WORK REQUEST:
Should a picture appear anywhere in the data, omit it and copy everything else exactly.

PROVIDED RECORDS:
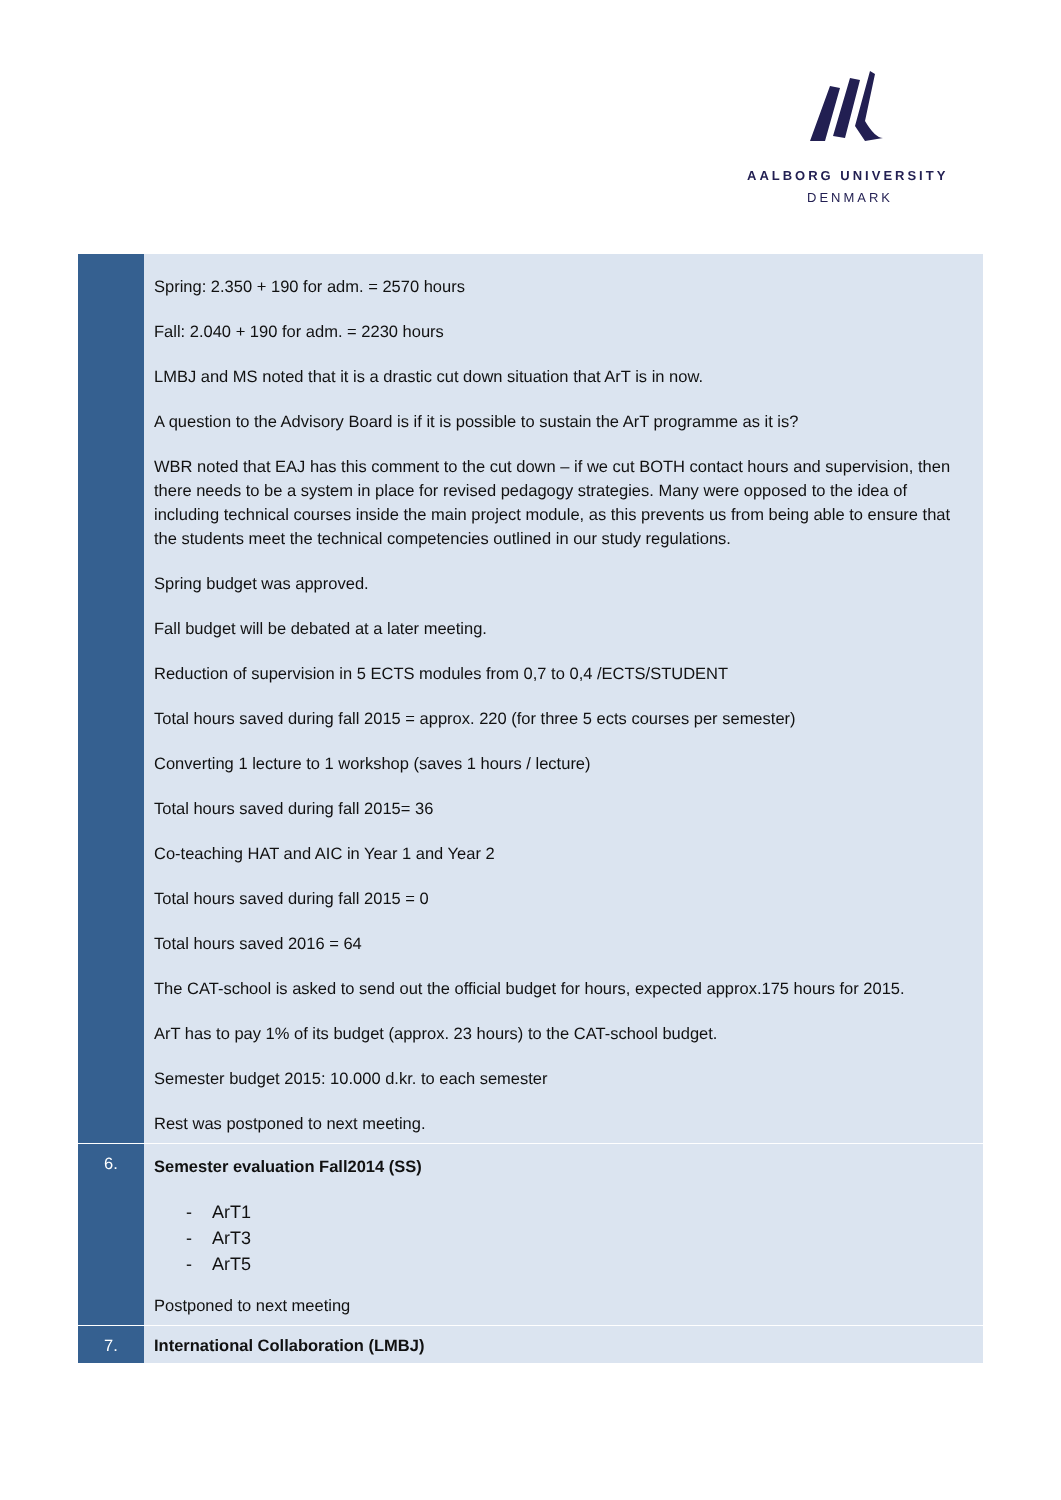AALBORG UNIVERSITY
DENMARK
| | Spring: 2.350 + 190 for adm. = 2570 hours Fall: 2.040 + 190 for adm. = 2230 hours LMBJ and MS noted that it is a drastic cut down situation that ArT is in now. A question to the Advisory Board is if it is possible to sustain the ArT programme as it is? WBR noted that EAJ has this comment to the cut down – if we cut BOTH contact hours and supervision, then there needs to be a system in place for revised pedagogy strategies. Many were opposed to the idea of including technical courses inside the main project module, as this prevents us from being able to ensure that the students meet the technical competencies outlined in our study regulations. Spring budget was approved. Fall budget will be debated at a later meeting. Reduction of supervision in 5 ECTS modules from 0,7 to 0,4 /ECTS/STUDENT Total hours saved during fall 2015 = approx. 220 (for three 5 ects courses per semester) Converting 1 lecture to 1 workshop (saves 1 hours / lecture) Total hours saved during fall 2015= 36 Co-teaching HAT and AIC in Year 1 and Year 2 Total hours saved during fall 2015 = 0 Total hours saved 2016 = 64 The CAT-school is asked to send out the official budget for hours, expected approx.175 hours for 2015. ArT has to pay 1% of its budget (approx. 23 hours) to the CAT-school budget. Semester budget 2015: 10.000 d.kr. to each semester Rest was postponed to next meeting. |
| 6. | Semester evaluation Fall2014 (SS) - ArT1 - ArT3 - ArT5 Postponed to next meeting |
| 7. | International Collaboration (LMBJ) |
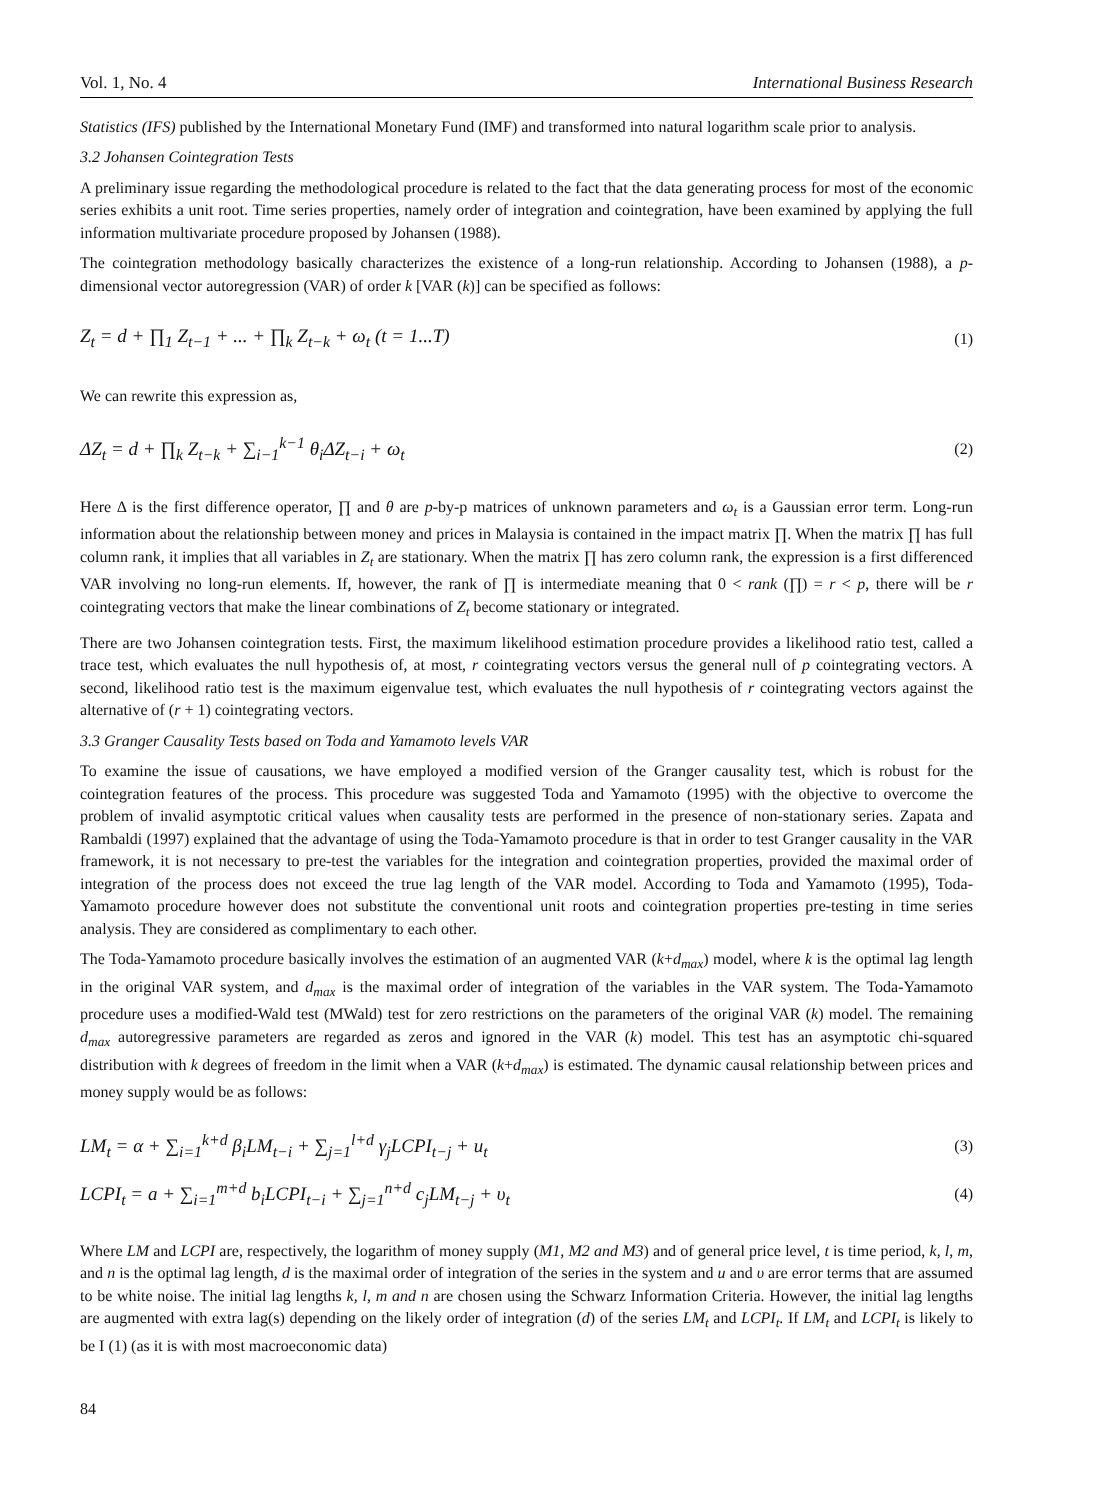Vol. 1, No. 4 International Business Research
Statistics (IFS) published by the International Monetary Fund (IMF) and transformed into natural logarithm scale prior to analysis.
3.2 Johansen Cointegration Tests
A preliminary issue regarding the methodological procedure is related to the fact that the data generating process for most of the economic series exhibits a unit root. Time series properties, namely order of integration and cointegration, have been examined by applying the full information multivariate procedure proposed by Johansen (1988).
The cointegration methodology basically characterizes the existence of a long-run relationship. According to Johansen (1988), a p-dimensional vector autoregression (VAR) of order k [VAR (k)] can be specified as follows:
Z<sub>t</sub> = d + ∏<sub>1</sub> Z<sub>t−1</sub> + ... + ∏<sub>k</sub> Z<sub>t−k</sub> + ω<sub>t</sub> (t = 1...T) (1)
We can rewrite this expression as,
ΔZ<sub>t</sub> = d + ∏<sub>k</sub> Z<sub>t−k</sub> + ∑<sub>i−1</sub><sup>k−1</sup> θ<sub>i</sub>ΔZ<sub>t−i</sub> + ω<sub>t</sub> (2)
Here Δ is the first difference operator, ∏ and θ are p-by-p matrices of unknown parameters and ω<sub>t</sub> is a Gaussian error term. Long-run information about the relationship between money and prices in Malaysia is contained in the impact matrix ∏. When the matrix ∏ has full column rank, it implies that all variables in Z<sub>t</sub> are stationary. When the matrix ∏ has zero column rank, the expression is a first differenced VAR involving no long-run elements. If, however, the rank of ∏ is intermediate meaning that 0 < rank (∏) = r < p, there will be r cointegrating vectors that make the linear combinations of Z<sub>t</sub> become stationary or integrated.
There are two Johansen cointegration tests. First, the maximum likelihood estimation procedure provides a likelihood ratio test, called a trace test, which evaluates the null hypothesis of, at most, r cointegrating vectors versus the general null of p cointegrating vectors. A second, likelihood ratio test is the maximum eigenvalue test, which evaluates the null hypothesis of r cointegrating vectors against the alternative of (r + 1) cointegrating vectors.
3.3 Granger Causality Tests based on Toda and Yamamoto levels VAR
To examine the issue of causations, we have employed a modified version of the Granger causality test, which is robust for the cointegration features of the process. This procedure was suggested Toda and Yamamoto (1995) with the objective to overcome the problem of invalid asymptotic critical values when causality tests are performed in the presence of non-stationary series. Zapata and Rambaldi (1997) explained that the advantage of using the Toda-Yamamoto procedure is that in order to test Granger causality in the VAR framework, it is not necessary to pre-test the variables for the integration and cointegration properties, provided the maximal order of integration of the process does not exceed the true lag length of the VAR model. According to Toda and Yamamoto (1995), Toda-Yamamoto procedure however does not substitute the conventional unit roots and cointegration properties pre-testing in time series analysis. They are considered as complimentary to each other.
The Toda-Yamamoto procedure basically involves the estimation of an augmented VAR (k+d<sub>max</sub>) model, where k is the optimal lag length in the original VAR system, and d<sub>max</sub> is the maximal order of integration of the variables in the VAR system. The Toda-Yamamoto procedure uses a modified-Wald test (MWald) test for zero restrictions on the parameters of the original VAR (k) model. The remaining d<sub>max</sub> autoregressive parameters are regarded as zeros and ignored in the VAR (k) model. This test has an asymptotic chi-squared distribution with k degrees of freedom in the limit when a VAR (k+d<sub>max</sub>) is estimated. The dynamic causal relationship between prices and money supply would be as follows:
LM<sub>t</sub> = α + ∑<sub>i=1</sub><sup>k+d</sup> β<sub>i</sub>LM<sub>t−i</sub> + ∑<sub>j=1</sub><sup>l+d</sup> γ<sub>j</sub>LCPI<sub>t−j</sub> + u<sub>t</sub> (3)
LCPI<sub>t</sub> = a + ∑<sub>i=1</sub><sup>m+d</sup> b<sub>i</sub>LCPI<sub>t−i</sub> + ∑<sub>j=1</sub><sup>n+d</sup> c<sub>j</sub>LM<sub>t−j</sub> + υ<sub>t</sub> (4)
Where LM and LCPI are, respectively, the logarithm of money supply (M1, M2 and M3) and of general price level, t is time period, k, l, m, and n is the optimal lag length, d is the maximal order of integration of the series in the system and u and υ are error terms that are assumed to be white noise. The initial lag lengths k, l, m and n are chosen using the Schwarz Information Criteria. However, the initial lag lengths are augmented with extra lag(s) depending on the likely order of integration (d) of the series LM<sub>t</sub> and LCPI<sub>t</sub>. If LM<sub>t</sub> and LCPI<sub>t</sub> is likely to be I (1) (as it is with most macroeconomic data)
84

EXPECTED OUTPUT:
AALBORG UNIVERSITY
DENMARK
| | Spring: 2.350 + 190 for adm. = 2570 hours Fall: 2.040 + 190 for adm. = 2230 hours LMBJ and MS noted that it is a drastic cut down situation that ArT is in now. A question to the Advisory Board is if it is possible to sustain the ArT programme as it is? WBR noted that EAJ has this comment to the cut down – if we cut BOTH contact hours and supervision, then there needs to be a system in place for revised pedagogy strategies. Many were opposed to the idea of including technical courses inside the main project module, as this prevents us from being able to ensure that the students meet the technical competencies outlined in our study regulations. Spring budget was approved. Fall budget will be debated at a later meeting. Reduction of supervision in 5 ECTS modules from 0,7 to 0,4 /ECTS/STUDENT Total hours saved during fall 2015 = approx. 220 (for three 5 ects courses per semester) Converting 1 lecture to 1 workshop (saves 1 hours / lecture) Total hours saved during fall 2015= 36 Co-teaching HAT and AIC in Year 1 and Year 2 Total hours saved during fall 2015 = 0 Total hours saved 2016 = 64 The CAT-school is asked to send out the official budget for hours, expected approx.175 hours for 2015. ArT has to pay 1% of its budget (approx. 23 hours) to the CAT-school budget. Semester budget 2015: 10.000 d.kr. to each semester Rest was postponed to next meeting. |
| 6. | Semester evaluation Fall2014 (SS) - ArT1 - ArT3 - ArT5 Postponed to next meeting |
| 7. | International Collaboration (LMBJ) |
Vol. 1, No. 4 International Business Research
Statistics (IFS) published by the International Monetary Fund (IMF) and transformed into natural logarithm scale prior to analysis.
3.2 Johansen Cointegration Tests
A preliminary issue regarding the methodological procedure is related to the fact that the data generating process for most of the economic series exhibits a unit root. Time series properties, namely order of integration and cointegration, have been examined by applying the full information multivariate procedure proposed by Johansen (1988).
The cointegration methodology basically characterizes the existence of a long-run relationship. According to Johansen (1988), a p-dimensional vector autoregression (VAR) of order k [VAR (k)] can be specified as follows:
Z<sub>t</sub> = d + ∏<sub>1</sub> Z<sub>t−1</sub> + ... + ∏<sub>k</sub> Z<sub>t−k</sub> + ω<sub>t</sub> (t = 1...T) (1)
We can rewrite this expression as,
ΔZ<sub>t</sub> = d + ∏<sub>k</sub> Z<sub>t−k</sub> + ∑<sub>i−1</sub><sup>k−1</sup> θ<sub>i</sub>ΔZ<sub>t−i</sub> + ω<sub>t</sub> (2)
Here Δ is the first difference operator, ∏ and θ are p-by-p matrices of unknown parameters and ω<sub>t</sub> is a Gaussian error term. Long-run information about the relationship between money and prices in Malaysia is contained in the impact matrix ∏. When the matrix ∏ has full column rank, it implies that all variables in Z<sub>t</sub> are stationary. When the matrix ∏ has zero column rank, the expression is a first differenced VAR involving no long-run elements. If, however, the rank of ∏ is intermediate meaning that 0 < rank (∏) = r < p, there will be r cointegrating vectors that make the linear combinations of Z<sub>t</sub> become stationary or integrated.
There are two Johansen cointegration tests. First, the maximum likelihood estimation procedure provides a likelihood ratio test, called a trace test, which evaluates the null hypothesis of, at most, r cointegrating vectors versus the general null of p cointegrating vectors. A second, likelihood ratio test is the maximum eigenvalue test, which evaluates the null hypothesis of r cointegrating vectors against the alternative of (r + 1) cointegrating vectors.
3.3 Granger Causality Tests based on Toda and Yamamoto levels VAR
To examine the issue of causations, we have employed a modified version of the Granger causality test, which is robust for the cointegration features of the process. This procedure was suggested Toda and Yamamoto (1995) with the objective to overcome the problem of invalid asymptotic critical values when causality tests are performed in the presence of non-stationary series. Zapata and Rambaldi (1997) explained that the advantage of using the Toda-Yamamoto procedure is that in order to test Granger causality in the VAR framework, it is not necessary to pre-test the variables for the integration and cointegration properties, provided the maximal order of integration of the process does not exceed the true lag length of the VAR model. According to Toda and Yamamoto (1995), Toda-Yamamoto procedure however does not substitute the conventional unit roots and cointegration properties pre-testing in time series analysis. They are considered as complimentary to each other.
The Toda-Yamamoto procedure basically involves the estimation of an augmented VAR (k+d<sub>max</sub>) model, where k is the optimal lag length in the original VAR system, and d<sub>max</sub> is the maximal order of integration of the variables in the VAR system. The Toda-Yamamoto procedure uses a modified-Wald test (MWald) test for zero restrictions on the parameters of the original VAR (k) model. The remaining d<sub>max</sub> autoregressive parameters are regarded as zeros and ignored in the VAR (k) model. This test has an asymptotic chi-squared distribution with k degrees of freedom in the limit when a VAR (k+d<sub>max</sub>) is estimated. The dynamic causal relationship between prices and money supply would be as follows:
LM<sub>t</sub> = α + ∑<sub>i=1</sub><sup>k+d</sup> β<sub>i</sub>LM<sub>t−i</sub> + ∑<sub>j=1</sub><sup>l+d</sup> γ<sub>j</sub>LCPI<sub>t−j</sub> + u<sub>t</sub> (3)
LCPI<sub>t</sub> = a + ∑<sub>i=1</sub><sup>m+d</sup> b<sub>i</sub>LCPI<sub>t−i</sub> + ∑<sub>j=1</sub><sup>n+d</sup> c<sub>j</sub>LM<sub>t−j</sub> + υ<sub>t</sub> (4)
Where LM and LCPI are, respectively, the logarithm of money supply (M1, M2 and M3) and of general price level, t is time period, k, l, m, and n is the optimal lag length, d is the maximal order of integration of the series in the system and u and υ are error terms that are assumed to be white noise. The initial lag lengths k, l, m and n are chosen using the Schwarz Information Criteria. However, the initial lag lengths are augmented with extra lag(s) depending on the likely order of integration (d) of the series LM<sub>t</sub> and LCPI<sub>t</sub>. If LM<sub>t</sub> and LCPI<sub>t</sub> is likely to be I (1) (as it is with most macroeconomic data)
84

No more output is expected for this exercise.